TASK STATEMENT
Return, from the material below, each line in which the word "lines" is present.
*** Opening of DATA FOR THIS TASK ***
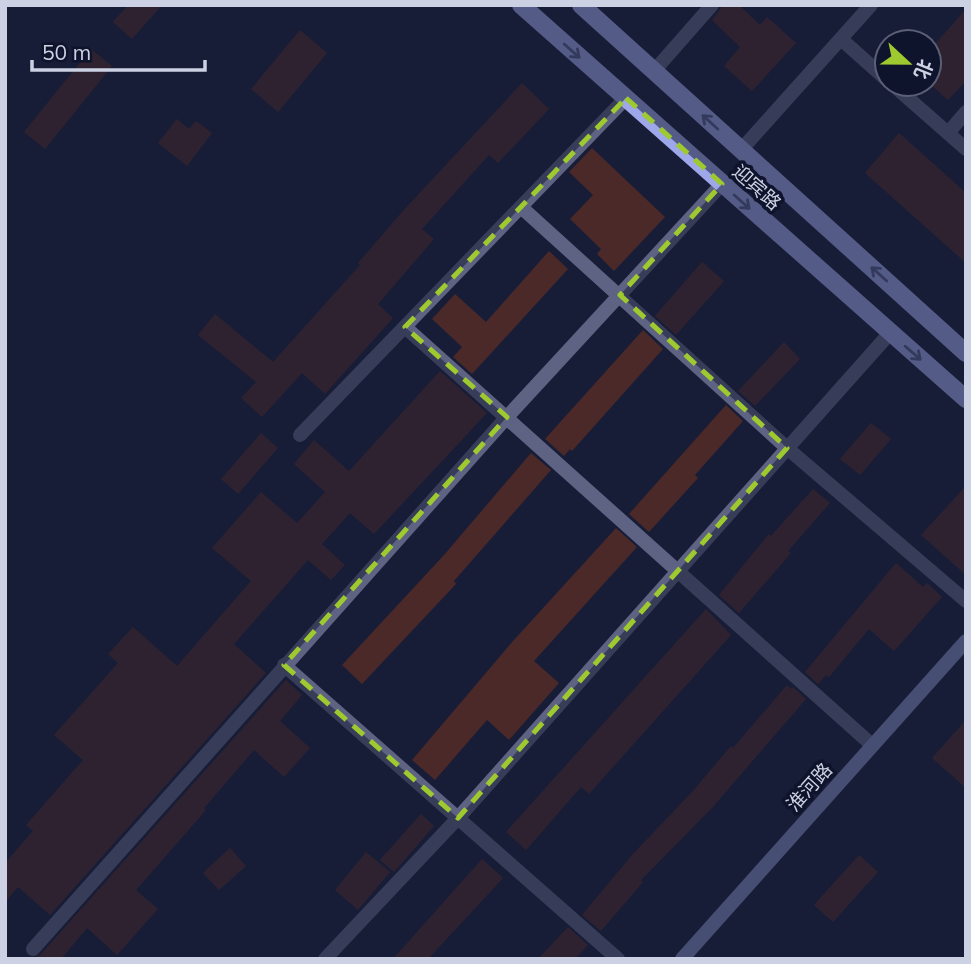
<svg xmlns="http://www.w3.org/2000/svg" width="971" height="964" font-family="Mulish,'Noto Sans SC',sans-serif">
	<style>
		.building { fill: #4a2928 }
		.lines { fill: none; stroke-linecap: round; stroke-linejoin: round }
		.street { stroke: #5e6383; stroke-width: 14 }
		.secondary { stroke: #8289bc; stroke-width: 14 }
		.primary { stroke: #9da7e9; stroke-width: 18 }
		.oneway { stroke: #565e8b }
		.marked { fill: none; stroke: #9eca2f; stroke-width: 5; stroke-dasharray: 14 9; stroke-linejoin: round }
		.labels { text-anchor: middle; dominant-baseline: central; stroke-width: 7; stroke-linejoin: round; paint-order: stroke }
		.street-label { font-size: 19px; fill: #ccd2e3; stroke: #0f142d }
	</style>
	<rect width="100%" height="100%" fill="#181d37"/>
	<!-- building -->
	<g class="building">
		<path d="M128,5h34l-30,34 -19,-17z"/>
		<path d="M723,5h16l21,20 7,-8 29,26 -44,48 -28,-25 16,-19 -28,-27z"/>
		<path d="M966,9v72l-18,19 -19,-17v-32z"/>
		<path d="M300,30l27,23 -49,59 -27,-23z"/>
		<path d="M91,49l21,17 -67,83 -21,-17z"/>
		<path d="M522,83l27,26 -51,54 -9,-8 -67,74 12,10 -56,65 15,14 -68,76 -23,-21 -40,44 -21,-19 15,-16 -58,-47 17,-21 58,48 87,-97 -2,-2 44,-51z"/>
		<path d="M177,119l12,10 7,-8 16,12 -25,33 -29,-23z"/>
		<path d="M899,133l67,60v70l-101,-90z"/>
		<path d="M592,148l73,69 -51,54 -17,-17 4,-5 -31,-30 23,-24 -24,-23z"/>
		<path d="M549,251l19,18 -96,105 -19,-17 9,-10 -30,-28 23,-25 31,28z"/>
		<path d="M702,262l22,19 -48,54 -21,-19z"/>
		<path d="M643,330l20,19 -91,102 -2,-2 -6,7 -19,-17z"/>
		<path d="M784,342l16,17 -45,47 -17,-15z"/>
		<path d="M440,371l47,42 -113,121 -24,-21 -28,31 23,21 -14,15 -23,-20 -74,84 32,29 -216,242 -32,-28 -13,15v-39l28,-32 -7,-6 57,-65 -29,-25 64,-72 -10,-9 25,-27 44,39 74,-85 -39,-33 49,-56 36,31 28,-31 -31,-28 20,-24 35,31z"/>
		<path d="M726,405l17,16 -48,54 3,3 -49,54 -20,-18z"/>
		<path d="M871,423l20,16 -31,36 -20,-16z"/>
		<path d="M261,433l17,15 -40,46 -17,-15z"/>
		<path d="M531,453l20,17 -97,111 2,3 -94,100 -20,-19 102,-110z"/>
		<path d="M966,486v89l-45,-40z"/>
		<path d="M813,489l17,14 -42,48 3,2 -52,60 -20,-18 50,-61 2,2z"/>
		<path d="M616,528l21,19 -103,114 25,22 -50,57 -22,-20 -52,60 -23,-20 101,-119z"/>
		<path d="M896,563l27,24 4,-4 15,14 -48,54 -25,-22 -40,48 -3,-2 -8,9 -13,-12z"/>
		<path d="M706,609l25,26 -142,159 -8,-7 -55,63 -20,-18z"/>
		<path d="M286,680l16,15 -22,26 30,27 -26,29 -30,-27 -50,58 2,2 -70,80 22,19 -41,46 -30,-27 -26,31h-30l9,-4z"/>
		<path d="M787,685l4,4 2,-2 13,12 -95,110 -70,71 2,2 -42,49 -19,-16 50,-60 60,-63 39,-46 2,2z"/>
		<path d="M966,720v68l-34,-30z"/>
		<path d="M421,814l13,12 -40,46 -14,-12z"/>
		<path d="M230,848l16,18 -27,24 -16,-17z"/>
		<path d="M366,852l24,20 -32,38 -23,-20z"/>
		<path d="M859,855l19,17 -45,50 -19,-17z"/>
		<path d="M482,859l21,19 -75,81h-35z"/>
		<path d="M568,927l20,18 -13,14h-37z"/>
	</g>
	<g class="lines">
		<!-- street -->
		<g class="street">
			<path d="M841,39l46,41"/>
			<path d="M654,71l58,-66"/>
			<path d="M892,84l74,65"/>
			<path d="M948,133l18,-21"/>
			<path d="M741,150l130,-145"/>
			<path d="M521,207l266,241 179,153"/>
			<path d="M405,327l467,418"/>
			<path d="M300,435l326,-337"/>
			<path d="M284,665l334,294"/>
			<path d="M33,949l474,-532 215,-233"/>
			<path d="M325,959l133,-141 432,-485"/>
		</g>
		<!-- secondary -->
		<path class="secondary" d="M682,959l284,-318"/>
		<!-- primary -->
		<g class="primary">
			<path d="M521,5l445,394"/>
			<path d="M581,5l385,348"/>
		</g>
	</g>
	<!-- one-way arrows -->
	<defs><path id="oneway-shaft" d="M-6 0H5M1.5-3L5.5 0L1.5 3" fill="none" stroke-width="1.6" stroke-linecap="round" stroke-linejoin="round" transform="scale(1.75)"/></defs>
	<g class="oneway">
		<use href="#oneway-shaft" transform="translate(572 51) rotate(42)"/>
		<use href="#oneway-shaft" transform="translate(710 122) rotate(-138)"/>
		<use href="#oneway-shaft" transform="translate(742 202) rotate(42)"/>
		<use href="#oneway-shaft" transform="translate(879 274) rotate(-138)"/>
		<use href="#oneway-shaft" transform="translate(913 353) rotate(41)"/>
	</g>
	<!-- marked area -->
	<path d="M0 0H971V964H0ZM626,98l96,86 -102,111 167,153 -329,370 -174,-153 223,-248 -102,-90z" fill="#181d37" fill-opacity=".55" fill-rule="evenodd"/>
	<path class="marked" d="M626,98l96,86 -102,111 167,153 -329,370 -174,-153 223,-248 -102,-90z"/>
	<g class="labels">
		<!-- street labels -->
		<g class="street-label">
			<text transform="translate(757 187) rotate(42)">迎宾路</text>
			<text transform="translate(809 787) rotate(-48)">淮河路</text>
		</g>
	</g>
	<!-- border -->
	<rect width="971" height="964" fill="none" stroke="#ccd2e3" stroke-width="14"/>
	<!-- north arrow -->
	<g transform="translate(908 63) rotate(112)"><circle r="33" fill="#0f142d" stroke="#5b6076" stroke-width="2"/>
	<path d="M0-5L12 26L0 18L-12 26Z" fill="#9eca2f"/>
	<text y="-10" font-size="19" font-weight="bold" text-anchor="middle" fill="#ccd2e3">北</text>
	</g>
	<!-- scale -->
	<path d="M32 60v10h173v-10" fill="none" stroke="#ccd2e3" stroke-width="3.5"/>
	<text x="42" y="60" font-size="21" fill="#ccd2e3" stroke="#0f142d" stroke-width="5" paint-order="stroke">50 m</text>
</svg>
*** Close of DATA FOR THIS TASK ***
RESULT OF THE EXERCISE
		.lines { fill: none; stroke-linecap: round; stroke-linejoin: round }
	<g class="lines">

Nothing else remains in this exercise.